(EXERCISE OBJECTIVE): Repeat the stretch of entries below from the line with "index mcp: (102, 119)" through the line with "ring tip: (256, 226)". Include both ends and add nothing.

(STUDY MATERIAL):
======
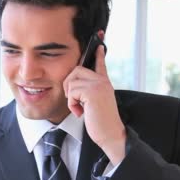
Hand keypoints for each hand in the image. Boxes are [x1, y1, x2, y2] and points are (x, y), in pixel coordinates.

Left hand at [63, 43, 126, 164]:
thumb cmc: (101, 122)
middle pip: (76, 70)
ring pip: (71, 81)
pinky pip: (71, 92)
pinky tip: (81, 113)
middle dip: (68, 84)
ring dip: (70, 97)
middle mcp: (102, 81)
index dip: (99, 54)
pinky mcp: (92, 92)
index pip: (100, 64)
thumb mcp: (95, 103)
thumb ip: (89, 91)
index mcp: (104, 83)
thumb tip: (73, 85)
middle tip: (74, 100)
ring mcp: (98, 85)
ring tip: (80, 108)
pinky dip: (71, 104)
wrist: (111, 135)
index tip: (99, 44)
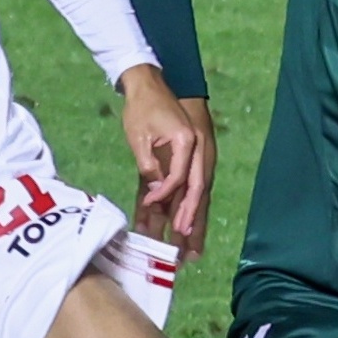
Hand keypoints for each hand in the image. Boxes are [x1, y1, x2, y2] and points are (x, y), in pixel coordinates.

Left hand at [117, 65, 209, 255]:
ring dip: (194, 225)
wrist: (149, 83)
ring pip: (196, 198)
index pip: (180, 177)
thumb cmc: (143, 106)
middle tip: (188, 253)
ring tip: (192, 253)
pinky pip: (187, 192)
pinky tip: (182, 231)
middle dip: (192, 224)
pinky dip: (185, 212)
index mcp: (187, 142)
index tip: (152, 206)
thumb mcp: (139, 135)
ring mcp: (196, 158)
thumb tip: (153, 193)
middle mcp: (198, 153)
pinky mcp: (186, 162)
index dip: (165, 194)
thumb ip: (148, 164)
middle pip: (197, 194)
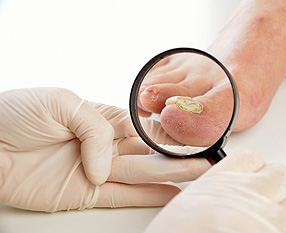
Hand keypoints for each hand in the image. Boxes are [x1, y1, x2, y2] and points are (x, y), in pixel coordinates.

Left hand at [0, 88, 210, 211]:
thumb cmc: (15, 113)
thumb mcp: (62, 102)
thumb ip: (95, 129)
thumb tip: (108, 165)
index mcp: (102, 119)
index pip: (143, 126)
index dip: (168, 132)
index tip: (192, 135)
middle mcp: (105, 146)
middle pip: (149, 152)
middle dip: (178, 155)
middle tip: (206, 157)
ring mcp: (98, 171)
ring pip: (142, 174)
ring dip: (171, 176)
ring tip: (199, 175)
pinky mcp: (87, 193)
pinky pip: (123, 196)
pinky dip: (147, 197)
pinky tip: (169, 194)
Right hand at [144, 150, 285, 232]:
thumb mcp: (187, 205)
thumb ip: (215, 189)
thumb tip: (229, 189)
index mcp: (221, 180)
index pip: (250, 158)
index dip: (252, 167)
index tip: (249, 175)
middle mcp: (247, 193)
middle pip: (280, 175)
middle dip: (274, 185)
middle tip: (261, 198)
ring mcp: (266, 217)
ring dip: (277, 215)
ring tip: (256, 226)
======
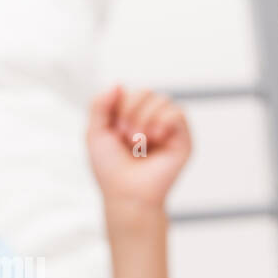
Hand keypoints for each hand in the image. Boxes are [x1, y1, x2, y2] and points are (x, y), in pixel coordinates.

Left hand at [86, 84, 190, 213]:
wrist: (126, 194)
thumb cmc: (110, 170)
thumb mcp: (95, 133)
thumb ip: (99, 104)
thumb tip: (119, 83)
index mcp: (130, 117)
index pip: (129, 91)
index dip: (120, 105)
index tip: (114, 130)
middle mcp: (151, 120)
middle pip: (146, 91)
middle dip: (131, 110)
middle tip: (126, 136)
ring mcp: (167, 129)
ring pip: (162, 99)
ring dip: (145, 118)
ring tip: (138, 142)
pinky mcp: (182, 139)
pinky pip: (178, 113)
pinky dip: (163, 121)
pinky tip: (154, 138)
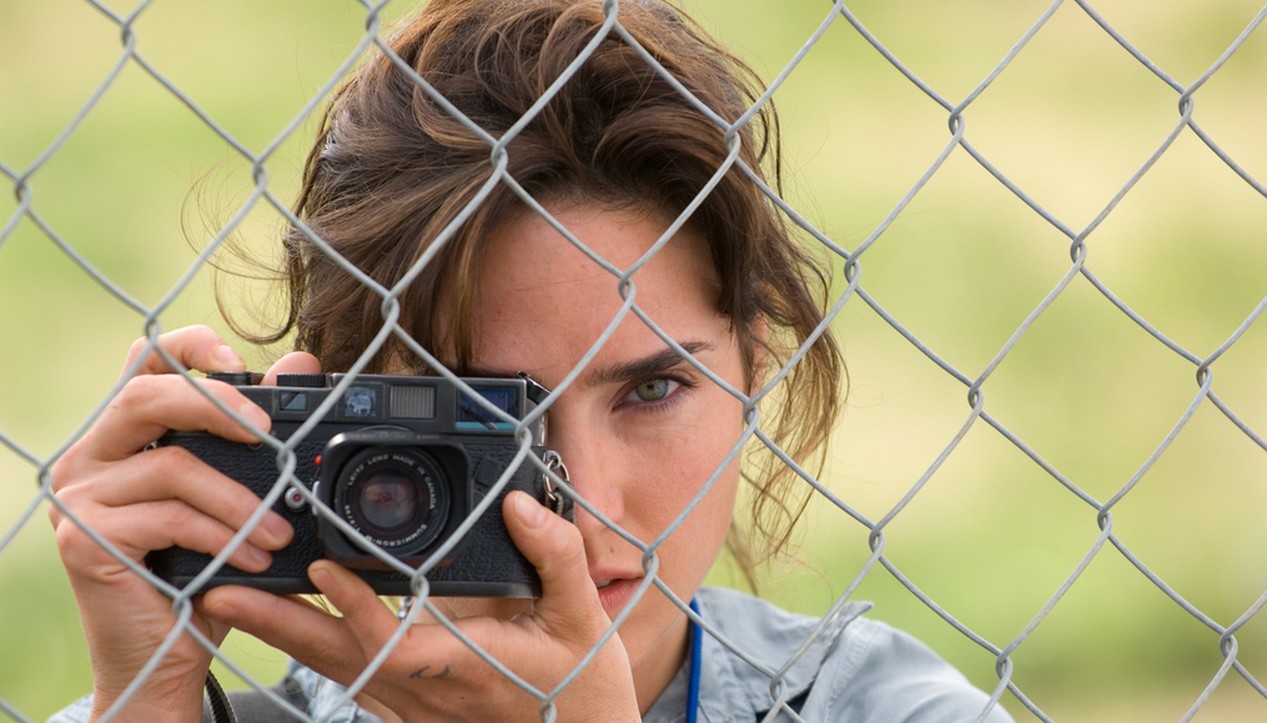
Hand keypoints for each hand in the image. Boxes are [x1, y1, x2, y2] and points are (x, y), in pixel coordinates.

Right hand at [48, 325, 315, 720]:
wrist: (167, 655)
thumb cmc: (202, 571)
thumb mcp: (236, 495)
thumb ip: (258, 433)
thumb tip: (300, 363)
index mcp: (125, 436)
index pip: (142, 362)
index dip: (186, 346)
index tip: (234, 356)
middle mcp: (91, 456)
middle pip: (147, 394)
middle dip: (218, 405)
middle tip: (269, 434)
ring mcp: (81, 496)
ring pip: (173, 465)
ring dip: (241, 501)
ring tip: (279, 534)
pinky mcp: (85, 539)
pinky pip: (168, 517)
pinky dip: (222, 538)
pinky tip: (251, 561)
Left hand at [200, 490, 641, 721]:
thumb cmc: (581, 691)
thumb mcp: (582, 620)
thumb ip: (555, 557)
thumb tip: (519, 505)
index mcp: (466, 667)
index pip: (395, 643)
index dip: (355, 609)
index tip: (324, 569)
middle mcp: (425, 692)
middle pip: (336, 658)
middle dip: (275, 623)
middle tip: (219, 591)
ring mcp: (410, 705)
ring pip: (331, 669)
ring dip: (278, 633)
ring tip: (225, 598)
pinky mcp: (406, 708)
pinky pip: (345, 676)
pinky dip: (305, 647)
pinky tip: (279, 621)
======
(EXPECTED ANSWER):
index mcp: (102, 119)
index pip: (143, 126)
index dip: (168, 132)
index tip: (192, 135)
middle mcp: (105, 146)
middle pip: (149, 152)
middle dip: (178, 155)
middle tip: (206, 157)
ring mcp: (98, 171)
ring pip: (142, 174)
ring dip: (171, 176)
ring tip: (199, 175)
pinky mcp: (87, 193)
pinky pip: (123, 196)
pinky dip: (147, 197)
pinky tip: (169, 194)
Right hand at [144, 150, 285, 232]:
thumb mcp: (187, 205)
thumb ip: (215, 189)
thumb tip: (229, 189)
index mcp: (221, 180)
index pip: (250, 158)
index dip: (252, 167)
index tip: (249, 175)
middle mcp: (247, 193)
middle pip: (280, 175)
middle dip: (274, 185)
middle tip: (261, 198)
ring mcp: (266, 217)
ring dip: (277, 215)
ring tip: (256, 226)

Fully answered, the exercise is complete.